Brussels - With a US decision looming whether to leave the Iran nuclear deal, the European Union has several options and scenarios to ponder, however, one thing is clear: the bloc will likely have to reckon with a break in EU-US relations. The EU has been trying to convince US President Donald Trump, a fierce critic of the 2015 deal with Iran, to stick with the agreement. Trump is due to announce Tuesday whether to reintroduce US sanctions on Iran - possibly spelling an end to the accord.

A "huge blow" to the EU

Seeing the US scrap the agreement would be a "huge blow" to the EU, said Ali Vaez, director of the Iran Project at the International Crisis Group, a non-governmental organization dedicated to preventing crises. "This is one of the rare concrete achievements of EU multilateral diplomacy in the past years," Vaez told dpa. "If the EU caves in facing US pressure, it not only demonstrates that it cannot defend any agreement that it has persistently assessed as critical to its own security, but it also demonstrates that the EU basically does not have an independent foreign policy."
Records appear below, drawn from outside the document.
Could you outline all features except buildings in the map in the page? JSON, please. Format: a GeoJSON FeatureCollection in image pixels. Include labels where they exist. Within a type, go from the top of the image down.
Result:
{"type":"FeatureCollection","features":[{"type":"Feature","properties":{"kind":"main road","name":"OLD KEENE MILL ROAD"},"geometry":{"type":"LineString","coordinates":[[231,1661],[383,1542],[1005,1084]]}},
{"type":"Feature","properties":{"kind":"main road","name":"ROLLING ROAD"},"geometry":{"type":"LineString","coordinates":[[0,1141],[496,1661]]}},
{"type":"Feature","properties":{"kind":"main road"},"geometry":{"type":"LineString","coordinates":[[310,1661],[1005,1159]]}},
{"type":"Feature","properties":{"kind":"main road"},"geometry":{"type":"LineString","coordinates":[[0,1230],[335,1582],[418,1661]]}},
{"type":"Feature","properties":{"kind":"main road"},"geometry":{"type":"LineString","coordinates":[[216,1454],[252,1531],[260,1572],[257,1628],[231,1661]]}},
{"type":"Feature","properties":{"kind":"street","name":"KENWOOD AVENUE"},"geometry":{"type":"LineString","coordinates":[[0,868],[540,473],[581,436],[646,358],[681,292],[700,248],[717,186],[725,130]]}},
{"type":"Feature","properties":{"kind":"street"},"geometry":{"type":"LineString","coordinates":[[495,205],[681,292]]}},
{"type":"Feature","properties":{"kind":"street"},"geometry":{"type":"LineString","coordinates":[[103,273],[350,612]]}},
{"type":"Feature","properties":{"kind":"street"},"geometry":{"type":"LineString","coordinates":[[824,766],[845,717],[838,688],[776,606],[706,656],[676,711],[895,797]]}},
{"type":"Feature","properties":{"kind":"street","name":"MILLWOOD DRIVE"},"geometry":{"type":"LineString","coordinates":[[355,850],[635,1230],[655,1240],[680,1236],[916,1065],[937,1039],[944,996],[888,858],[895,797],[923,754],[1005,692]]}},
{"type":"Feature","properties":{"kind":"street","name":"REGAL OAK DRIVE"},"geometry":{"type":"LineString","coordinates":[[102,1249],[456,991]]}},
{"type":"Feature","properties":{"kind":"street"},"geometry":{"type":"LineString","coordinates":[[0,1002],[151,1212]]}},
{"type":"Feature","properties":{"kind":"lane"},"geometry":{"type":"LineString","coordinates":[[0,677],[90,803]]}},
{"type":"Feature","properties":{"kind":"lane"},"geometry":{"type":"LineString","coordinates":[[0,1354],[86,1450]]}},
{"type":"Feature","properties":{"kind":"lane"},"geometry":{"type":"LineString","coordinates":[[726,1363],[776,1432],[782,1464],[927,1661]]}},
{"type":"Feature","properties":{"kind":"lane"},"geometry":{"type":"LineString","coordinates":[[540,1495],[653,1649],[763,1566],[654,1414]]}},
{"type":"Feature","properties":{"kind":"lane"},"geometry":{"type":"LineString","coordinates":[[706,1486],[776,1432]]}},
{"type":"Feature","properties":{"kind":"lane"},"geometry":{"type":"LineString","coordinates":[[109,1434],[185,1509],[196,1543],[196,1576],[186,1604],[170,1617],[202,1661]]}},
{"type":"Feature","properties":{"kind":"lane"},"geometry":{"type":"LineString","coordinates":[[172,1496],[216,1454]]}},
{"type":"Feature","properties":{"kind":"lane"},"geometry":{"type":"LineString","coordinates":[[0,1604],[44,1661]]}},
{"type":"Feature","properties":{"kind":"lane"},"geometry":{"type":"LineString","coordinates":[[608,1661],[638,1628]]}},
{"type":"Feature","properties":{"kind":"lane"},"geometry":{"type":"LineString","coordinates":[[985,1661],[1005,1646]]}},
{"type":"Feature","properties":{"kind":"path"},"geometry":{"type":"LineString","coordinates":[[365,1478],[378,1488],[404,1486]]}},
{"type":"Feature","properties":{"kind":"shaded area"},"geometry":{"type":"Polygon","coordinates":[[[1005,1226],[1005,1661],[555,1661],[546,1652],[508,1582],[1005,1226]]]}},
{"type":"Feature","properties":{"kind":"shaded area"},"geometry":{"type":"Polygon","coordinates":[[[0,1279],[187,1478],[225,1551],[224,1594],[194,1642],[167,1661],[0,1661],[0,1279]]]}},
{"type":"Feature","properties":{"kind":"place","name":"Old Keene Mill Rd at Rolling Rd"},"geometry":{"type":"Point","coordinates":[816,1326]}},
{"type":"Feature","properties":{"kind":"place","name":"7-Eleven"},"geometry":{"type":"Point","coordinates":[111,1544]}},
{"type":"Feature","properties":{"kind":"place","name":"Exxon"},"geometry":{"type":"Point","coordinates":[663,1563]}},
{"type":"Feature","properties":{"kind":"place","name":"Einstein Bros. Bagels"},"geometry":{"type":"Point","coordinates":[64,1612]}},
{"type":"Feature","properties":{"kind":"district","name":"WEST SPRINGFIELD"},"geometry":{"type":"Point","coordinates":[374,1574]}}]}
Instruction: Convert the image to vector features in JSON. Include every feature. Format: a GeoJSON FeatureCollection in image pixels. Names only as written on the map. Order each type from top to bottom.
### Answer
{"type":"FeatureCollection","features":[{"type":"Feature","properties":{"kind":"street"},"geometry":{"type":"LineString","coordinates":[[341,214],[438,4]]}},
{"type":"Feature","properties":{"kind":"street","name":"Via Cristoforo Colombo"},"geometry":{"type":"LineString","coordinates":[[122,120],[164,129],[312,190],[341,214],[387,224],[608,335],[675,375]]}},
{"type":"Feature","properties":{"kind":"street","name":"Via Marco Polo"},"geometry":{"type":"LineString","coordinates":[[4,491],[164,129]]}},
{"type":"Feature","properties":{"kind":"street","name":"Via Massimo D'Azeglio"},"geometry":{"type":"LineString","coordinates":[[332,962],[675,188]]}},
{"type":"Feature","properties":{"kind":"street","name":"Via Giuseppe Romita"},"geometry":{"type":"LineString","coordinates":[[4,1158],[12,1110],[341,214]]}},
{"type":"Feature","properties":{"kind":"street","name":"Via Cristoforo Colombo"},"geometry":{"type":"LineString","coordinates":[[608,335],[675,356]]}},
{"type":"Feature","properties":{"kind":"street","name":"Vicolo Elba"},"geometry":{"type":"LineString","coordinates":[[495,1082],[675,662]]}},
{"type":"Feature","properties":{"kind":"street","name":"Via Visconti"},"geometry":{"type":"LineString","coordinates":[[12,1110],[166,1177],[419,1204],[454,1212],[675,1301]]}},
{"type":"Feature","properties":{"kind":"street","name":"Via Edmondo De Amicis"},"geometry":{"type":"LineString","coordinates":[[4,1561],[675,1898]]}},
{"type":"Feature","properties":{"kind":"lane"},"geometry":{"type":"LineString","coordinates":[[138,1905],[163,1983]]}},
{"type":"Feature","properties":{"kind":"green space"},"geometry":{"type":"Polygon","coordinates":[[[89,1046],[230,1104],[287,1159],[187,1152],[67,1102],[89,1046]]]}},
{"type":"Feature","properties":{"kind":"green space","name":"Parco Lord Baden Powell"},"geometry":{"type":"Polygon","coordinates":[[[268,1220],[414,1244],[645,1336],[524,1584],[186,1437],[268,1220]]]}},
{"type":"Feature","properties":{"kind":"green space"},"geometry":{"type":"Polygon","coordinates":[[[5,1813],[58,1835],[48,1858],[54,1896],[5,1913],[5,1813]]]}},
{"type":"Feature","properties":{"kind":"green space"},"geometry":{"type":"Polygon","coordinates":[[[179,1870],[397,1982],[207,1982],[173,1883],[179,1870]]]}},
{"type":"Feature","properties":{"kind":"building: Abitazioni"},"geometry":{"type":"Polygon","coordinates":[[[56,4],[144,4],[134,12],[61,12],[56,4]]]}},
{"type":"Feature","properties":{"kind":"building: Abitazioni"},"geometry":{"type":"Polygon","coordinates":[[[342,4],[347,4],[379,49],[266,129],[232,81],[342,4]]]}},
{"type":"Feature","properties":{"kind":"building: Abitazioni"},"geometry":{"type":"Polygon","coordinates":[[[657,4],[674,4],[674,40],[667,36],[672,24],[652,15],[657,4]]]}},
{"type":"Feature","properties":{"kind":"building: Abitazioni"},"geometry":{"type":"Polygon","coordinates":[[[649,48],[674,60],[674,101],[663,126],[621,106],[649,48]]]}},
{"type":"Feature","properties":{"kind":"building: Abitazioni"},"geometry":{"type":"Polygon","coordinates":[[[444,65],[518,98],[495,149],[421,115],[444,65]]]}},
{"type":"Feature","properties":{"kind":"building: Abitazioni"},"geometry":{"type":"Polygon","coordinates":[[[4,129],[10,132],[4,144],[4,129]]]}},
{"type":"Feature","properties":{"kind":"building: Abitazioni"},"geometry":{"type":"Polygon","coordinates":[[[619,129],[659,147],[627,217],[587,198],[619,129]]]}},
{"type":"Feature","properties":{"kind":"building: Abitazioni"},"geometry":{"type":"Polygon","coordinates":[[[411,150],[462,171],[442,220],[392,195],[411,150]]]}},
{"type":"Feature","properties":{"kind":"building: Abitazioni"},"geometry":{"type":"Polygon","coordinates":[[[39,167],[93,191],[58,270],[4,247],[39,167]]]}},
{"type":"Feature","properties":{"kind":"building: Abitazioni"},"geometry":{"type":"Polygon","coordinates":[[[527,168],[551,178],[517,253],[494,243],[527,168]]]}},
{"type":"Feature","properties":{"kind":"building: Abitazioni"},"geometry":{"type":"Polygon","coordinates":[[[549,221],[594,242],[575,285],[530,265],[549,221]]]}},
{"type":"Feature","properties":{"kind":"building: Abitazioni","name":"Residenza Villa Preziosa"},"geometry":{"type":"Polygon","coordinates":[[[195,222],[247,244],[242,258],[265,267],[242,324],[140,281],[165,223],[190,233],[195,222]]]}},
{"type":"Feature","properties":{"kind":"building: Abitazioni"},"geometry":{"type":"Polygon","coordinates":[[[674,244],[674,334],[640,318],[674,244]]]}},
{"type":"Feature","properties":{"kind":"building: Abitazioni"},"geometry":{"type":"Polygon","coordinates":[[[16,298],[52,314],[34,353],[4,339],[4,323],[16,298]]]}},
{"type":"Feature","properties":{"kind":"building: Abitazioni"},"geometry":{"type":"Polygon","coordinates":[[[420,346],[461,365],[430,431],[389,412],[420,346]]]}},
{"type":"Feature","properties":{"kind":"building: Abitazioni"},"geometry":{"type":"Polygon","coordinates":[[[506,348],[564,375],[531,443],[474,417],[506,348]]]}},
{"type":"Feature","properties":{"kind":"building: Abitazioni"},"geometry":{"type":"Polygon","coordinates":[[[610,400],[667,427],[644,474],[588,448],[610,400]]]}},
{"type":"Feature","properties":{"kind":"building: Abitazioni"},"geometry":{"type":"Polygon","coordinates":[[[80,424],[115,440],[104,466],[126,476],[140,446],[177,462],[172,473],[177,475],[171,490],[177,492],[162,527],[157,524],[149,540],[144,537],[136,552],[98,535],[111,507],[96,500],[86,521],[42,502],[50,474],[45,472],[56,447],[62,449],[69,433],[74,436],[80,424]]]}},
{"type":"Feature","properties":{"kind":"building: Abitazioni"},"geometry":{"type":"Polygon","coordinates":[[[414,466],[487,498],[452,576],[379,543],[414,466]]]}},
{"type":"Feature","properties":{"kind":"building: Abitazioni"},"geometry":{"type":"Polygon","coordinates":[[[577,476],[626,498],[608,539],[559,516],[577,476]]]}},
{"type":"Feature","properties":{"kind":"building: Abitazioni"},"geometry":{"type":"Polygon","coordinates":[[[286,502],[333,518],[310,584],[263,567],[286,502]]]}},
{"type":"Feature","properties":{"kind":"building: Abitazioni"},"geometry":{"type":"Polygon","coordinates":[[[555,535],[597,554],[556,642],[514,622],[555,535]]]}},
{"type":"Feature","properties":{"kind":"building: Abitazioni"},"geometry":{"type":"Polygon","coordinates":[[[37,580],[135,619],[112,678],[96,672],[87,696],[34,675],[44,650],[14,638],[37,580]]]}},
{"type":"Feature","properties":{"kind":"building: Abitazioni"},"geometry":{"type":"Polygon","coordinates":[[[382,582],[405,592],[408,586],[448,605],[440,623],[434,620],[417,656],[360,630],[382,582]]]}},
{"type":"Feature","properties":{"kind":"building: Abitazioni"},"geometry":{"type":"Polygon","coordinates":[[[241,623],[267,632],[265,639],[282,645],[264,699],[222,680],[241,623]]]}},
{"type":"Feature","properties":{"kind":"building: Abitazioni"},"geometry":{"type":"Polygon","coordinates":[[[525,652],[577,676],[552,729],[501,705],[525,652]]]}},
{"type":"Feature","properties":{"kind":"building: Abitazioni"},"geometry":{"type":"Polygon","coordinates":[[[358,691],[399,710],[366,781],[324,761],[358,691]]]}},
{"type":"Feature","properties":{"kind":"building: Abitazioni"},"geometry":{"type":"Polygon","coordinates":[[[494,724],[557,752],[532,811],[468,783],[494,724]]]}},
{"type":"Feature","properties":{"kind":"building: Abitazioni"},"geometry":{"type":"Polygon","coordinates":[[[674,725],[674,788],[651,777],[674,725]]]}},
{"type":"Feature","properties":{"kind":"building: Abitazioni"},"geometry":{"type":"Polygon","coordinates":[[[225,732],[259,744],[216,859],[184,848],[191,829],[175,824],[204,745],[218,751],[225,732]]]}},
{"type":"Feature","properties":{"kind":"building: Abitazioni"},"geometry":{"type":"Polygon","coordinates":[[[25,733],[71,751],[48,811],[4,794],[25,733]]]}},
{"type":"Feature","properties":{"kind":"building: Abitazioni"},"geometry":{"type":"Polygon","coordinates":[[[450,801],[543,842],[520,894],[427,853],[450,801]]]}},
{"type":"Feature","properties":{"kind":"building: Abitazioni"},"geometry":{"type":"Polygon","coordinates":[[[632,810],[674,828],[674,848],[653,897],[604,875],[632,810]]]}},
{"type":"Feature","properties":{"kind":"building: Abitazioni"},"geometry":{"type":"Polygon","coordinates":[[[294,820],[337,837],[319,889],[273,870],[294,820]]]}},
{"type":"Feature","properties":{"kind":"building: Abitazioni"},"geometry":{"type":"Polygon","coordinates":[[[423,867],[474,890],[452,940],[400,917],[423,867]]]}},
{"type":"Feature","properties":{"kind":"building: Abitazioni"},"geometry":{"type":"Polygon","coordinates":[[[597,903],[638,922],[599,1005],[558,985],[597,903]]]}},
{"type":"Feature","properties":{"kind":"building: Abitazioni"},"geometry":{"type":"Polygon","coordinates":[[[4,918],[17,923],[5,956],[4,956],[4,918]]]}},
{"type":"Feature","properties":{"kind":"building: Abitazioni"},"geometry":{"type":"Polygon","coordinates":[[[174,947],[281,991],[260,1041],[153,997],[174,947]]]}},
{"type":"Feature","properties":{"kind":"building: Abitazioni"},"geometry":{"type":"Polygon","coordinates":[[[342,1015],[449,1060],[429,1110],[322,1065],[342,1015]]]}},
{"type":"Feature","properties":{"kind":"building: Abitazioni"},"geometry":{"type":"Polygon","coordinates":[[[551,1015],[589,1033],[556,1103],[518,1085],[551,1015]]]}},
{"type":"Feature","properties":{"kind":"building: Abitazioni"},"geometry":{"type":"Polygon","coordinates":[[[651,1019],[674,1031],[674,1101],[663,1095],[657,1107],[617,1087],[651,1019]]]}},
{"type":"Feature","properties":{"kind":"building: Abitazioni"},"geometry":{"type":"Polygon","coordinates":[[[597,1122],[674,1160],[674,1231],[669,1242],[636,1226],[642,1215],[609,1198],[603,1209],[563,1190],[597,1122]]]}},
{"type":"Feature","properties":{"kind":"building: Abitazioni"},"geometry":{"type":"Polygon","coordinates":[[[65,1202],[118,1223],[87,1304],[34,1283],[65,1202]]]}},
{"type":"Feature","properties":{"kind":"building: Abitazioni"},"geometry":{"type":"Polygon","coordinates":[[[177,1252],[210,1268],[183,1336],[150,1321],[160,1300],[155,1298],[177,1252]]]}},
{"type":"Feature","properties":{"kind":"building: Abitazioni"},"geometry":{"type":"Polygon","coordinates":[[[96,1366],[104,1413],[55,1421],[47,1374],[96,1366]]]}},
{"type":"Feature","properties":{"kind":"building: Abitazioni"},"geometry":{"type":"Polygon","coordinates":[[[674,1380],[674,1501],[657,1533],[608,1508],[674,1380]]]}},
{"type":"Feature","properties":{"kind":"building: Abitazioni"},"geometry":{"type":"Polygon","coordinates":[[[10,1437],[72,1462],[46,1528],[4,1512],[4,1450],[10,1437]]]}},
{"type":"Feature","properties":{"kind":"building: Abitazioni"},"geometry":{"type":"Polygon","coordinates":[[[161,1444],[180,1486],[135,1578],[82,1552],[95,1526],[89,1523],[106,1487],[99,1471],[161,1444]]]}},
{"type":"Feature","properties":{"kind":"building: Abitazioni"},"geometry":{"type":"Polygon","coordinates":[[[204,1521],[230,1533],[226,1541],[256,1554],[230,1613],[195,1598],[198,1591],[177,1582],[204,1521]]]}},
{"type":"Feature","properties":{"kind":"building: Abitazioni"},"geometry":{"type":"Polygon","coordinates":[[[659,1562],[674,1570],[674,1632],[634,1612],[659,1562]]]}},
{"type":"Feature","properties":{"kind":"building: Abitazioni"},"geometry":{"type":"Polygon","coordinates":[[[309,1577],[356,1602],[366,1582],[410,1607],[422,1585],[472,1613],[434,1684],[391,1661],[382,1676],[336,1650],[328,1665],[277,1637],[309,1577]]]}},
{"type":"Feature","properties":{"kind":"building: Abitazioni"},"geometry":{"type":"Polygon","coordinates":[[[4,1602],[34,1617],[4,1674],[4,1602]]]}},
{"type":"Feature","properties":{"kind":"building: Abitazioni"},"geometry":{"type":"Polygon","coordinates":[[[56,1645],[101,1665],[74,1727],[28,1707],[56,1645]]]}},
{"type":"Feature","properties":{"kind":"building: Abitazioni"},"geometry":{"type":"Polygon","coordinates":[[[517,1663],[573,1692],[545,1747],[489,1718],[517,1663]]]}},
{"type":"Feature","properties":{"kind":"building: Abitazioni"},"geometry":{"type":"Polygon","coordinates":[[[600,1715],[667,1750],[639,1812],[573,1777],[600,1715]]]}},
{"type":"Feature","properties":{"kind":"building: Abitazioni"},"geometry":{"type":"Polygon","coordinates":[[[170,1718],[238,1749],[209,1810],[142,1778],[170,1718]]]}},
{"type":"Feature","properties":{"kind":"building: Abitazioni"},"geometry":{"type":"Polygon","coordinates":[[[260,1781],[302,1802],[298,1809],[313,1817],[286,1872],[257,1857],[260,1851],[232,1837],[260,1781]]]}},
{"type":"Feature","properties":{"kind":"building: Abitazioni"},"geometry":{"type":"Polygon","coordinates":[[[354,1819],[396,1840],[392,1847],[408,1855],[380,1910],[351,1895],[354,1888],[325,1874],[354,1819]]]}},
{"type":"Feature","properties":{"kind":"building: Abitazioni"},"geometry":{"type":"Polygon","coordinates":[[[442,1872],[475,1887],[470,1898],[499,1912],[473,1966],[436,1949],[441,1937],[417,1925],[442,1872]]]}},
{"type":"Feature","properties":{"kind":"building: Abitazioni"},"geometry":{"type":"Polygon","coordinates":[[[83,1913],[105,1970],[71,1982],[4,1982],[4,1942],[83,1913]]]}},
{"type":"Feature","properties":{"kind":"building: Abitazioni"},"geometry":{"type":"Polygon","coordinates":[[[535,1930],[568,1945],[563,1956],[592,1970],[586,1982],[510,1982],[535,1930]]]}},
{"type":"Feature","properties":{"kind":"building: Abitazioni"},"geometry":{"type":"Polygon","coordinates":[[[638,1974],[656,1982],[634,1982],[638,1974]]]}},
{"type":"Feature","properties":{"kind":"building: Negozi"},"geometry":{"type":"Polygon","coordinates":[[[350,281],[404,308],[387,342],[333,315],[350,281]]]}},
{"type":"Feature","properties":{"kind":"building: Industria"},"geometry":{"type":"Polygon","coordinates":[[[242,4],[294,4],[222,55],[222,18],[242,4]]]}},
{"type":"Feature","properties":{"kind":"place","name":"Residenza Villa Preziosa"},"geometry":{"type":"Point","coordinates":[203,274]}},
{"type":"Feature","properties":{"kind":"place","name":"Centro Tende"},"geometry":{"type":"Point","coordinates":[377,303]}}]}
EU-US relations in a breaking point?

Cornelius Adebahr, an expert with the think tank Carnegie Europe, said that the fate of the Iran deal might actually bring EU-US relations to a breaking point - after trust has already been weakened by Trump's other actions, including pulling out of the Paris climate deal and criticizing NATO. "I see this as a part of a broader realization of how much the Europeans and the Americans - actually, the American government, I should say - stand next to one another," Adebahr said. The US ripping up the deal would pose "some fundamental questions" about the EU-US relationship, he noted. "The question is whether the Iran file is indeed a moment for the Europeans to position themselves and say, 'No, this is our red line'," Adebahr said. It is, of course, far from certain what Trump will actually decide to do with the Iran deal: his options range from keeping the deal intact to weakening it or leaving it altogether. "I don't actually expect him to rip up the deal in the coming days," Adebahr said, noting that it wouldn't make sense for Trump to fully stick with the deal either. "By neither going all in or all out, but by letting the deal barely survive, he can keep up the pressure on Europeans."

Plan B

The EU is working on a Plan B to help businesses continue to operate in Iran if Washington reimposes sanctions, a senior EU official said. The aim is to make sure it remains in Tehran's interest to keep complying with the deal. Vaez of the International Crisis Group said the EU needs to protect European businesses from possible US sanctions and give Iran a financial incentive to stick with the deal even without the US. Such a package could help the Iranians justify remaining in the deal, he noted. This could include guaranteeing that Iran can sell oil, which would require the involvement of European central banks as they are harder to sanction by the US than smaller private banks. The EU could also provide development aid and loans and develop a partnership on energy with Iran. "If they were presented to Iran as part of the package the total weight of which is more than the sum of its elements, I think the Iranians would at least have something to consider," Vaez said.